__EXERCISE DATA__
[Start of Attachment]
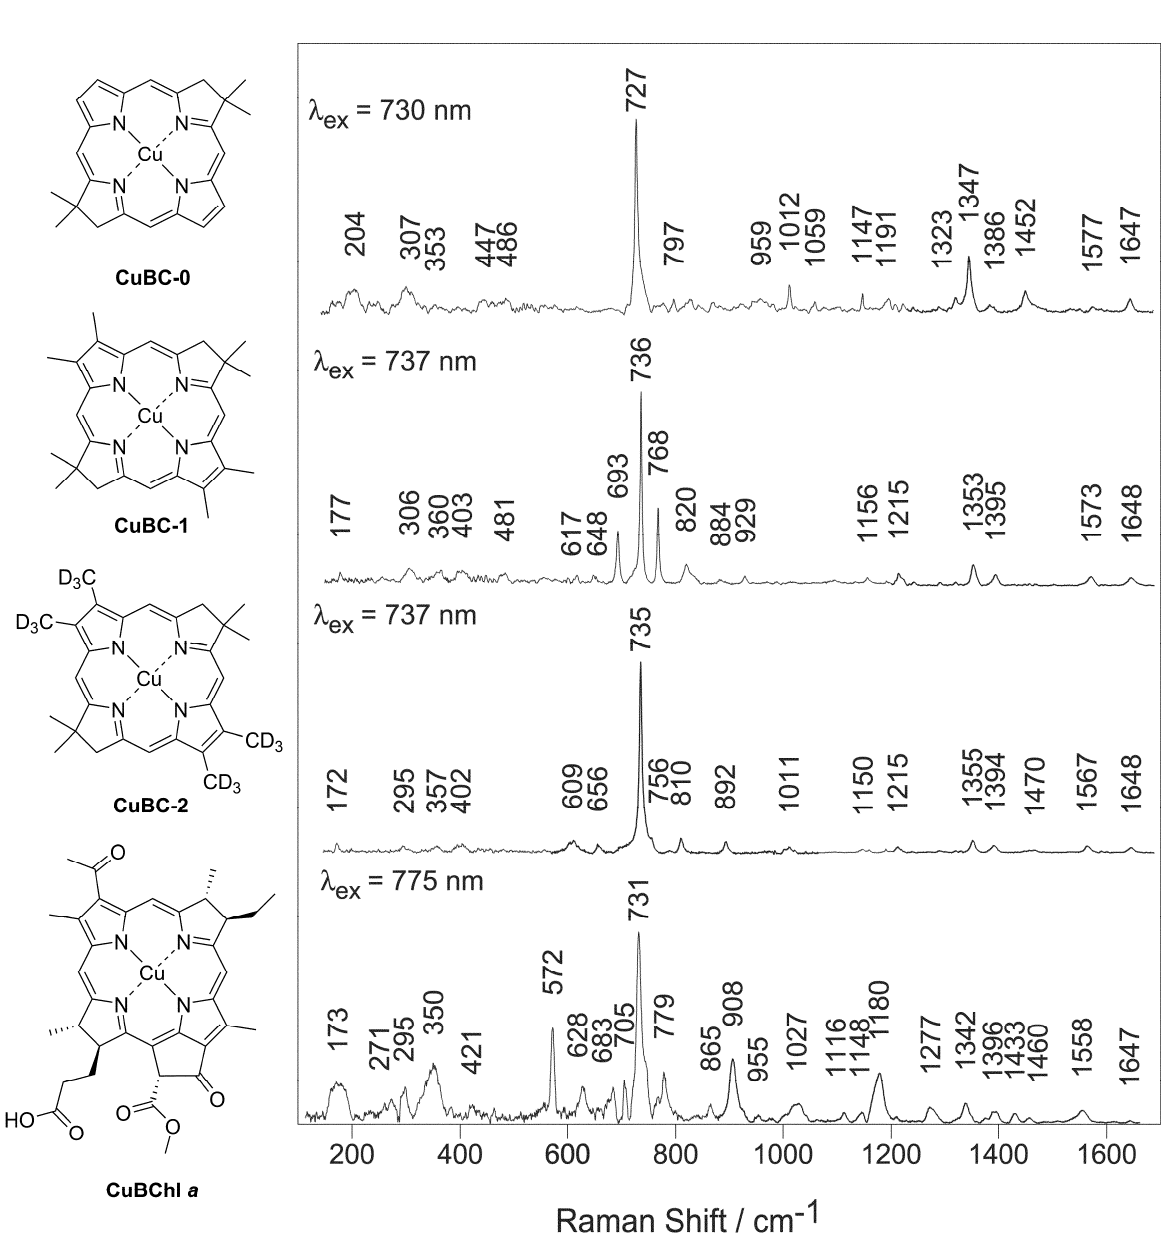
Figure 4. Low- and mid-frequency regions of the Q y -excitation RR spectra of CuBC-0 (CH 2 Cl 2 ) and CuBC-1 (benzene), CuBC-2 (benzene) and CuBChl a (CH 2 Cl 2 ). Thus, the RR studies of CuBC-1 and CuBC-2 reveal that addition of the four beta- pyrrolic substituents increases the number of vibronically coupled modes only modestly and falls short of the vibronic complexity observed for CuBChl a . The increased vi- bronic activity exhibited by the natural pigments and CuBChl a must arise from the increased structural complexity of the macrocycle. In this regard, BChl a is equipped with 2,12-dimethyl substituents, a 3-acetyl group, the isocyclic ring that bridges the 13–15 positions, as well as trans -dialkyl substituents in each pyrroline ring, whereas synthetic bacteriochlorins BC-1 or BC-2 (and metal chelates) contain at the β -pyrrolic sites only the four methyl or four perdeuteriomethyl groups,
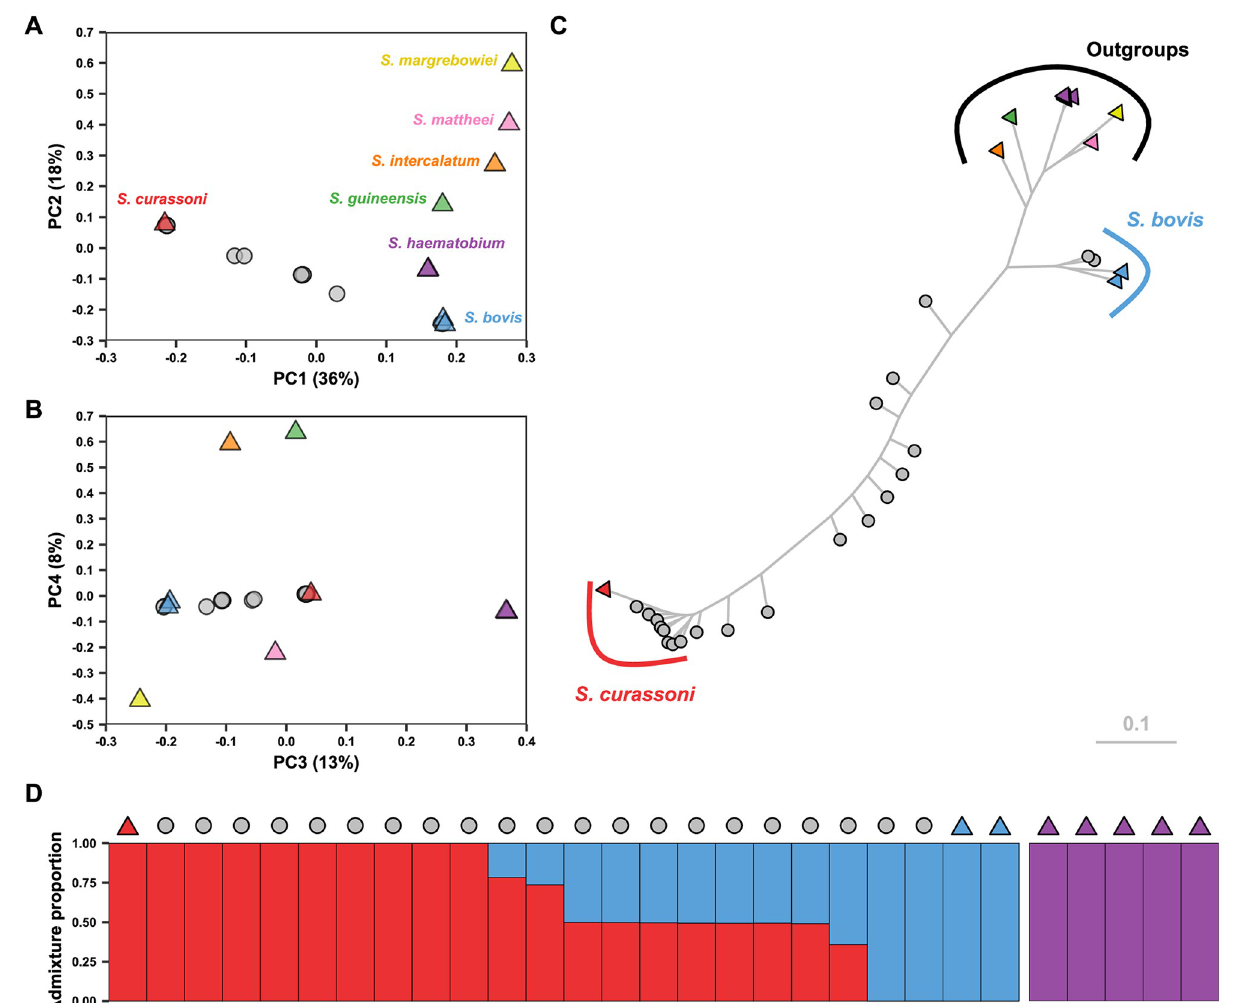
Fig 2. Population structure of sequenced isolates. Samples denoted with triangles represent reference samples, circles represent samples sequenced for this study. (A) Principal component analysis (PCA) of genomic differentiation between the 21 isolates sequenced for this study (grey circles) and the 12 samples included as references for each available Haematobium clade species (triangles): S . margrebowiei (yellow), S . mattheei (pink), S . intercalatum (orange), S . guineensis (green) S . haematobium (purple), S . curassoni (red) and S . bovis (blue). The first four principal components represented 75% of the total variance. (C) Maximum-likelihood phylogeny inferred using 23,136 parsimony informative single-nucleotide polymorphisms. Tips are coloured and shaped as in A&B, single-species and outgroups groups are highlighted. (D) ADMIXTURE plots showing the population structure, assuming three populations are present (reference samples for three species were included), we used 10-fold cross-validation and standard error estimations using 1000 bootstraps. Y-axis values show the estimated admixture proportions for each sample.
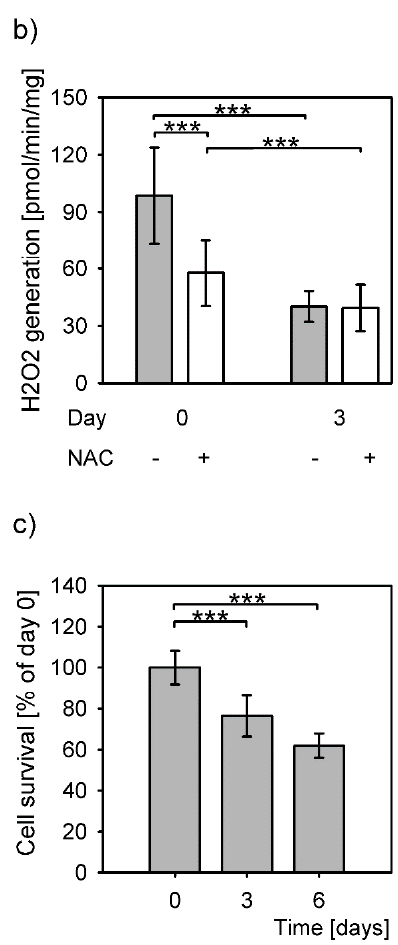
SD. SD. ± ± 10 − 15 , Kruskal-Wallis rank 10 − 15 , Kruskal-Wallis × ×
[End of Attachment]
__WORK REQUIRED__
Please repeat everything in the data above except the pictures, exactly as it reads.

__RESULT BELOW__
Figure 4. Low- and mid-frequency regions of the Q y -excitation RR spectra of CuBC-0 (CH 2 Cl 2 ) and CuBC-1 (benzene), CuBC-2 (benzene) and CuBChl a (CH 2 Cl 2 ). Thus, the RR studies of CuBC-1 and CuBC-2 reveal that addition of the four beta- pyrrolic substituents increases the number of vibronically coupled modes only modestly and falls short of the vibronic complexity observed for CuBChl a . The increased vi- bronic activity exhibited by the natural pigments and CuBChl a must arise from the increased structural complexity of the macrocycle. In this regard, BChl a is equipped with 2,12-dimethyl substituents, a 3-acetyl group, the isocyclic ring that bridges the 13–15 positions, as well as trans -dialkyl substituents in each pyrroline ring, whereas synthetic bacteriochlorins BC-1 or BC-2 (and metal chelates) contain at the β -pyrrolic sites only the four methyl or four perdeuteriomethyl groups,
Fig 2. Population structure of sequenced isolates. Samples denoted with triangles represent reference samples, circles represent samples sequenced for this study. (A) Principal component analysis (PCA) of genomic differentiation between the 21 isolates sequenced for this study (grey circles) and the 12 samples included as references for each available Haematobium clade species (triangles): S . margrebowiei (yellow), S . mattheei (pink), S . intercalatum (orange), S . guineensis (green) S . haematobium (purple), S . curassoni (red) and S . bovis (blue). The first four principal components represented 75% of the total variance. (C) Maximum-likelihood phylogeny inferred using 23,136 parsimony informative single-nucleotide polymorphisms. Tips are coloured and shaped as in A&B, single-species and outgroups groups are highlighted. (D) ADMIXTURE plots showing the population structure, assuming three populations are present (reference samples for three species were included), we used 10-fold cross-validation and standard error estimations using 1000 bootstraps. Y-axis values show the estimated admixture proportions for each sample.
SD. SD. ± ± 10 − 15 , Kruskal-Wallis rank 10 − 15 , Kruskal-Wallis × ×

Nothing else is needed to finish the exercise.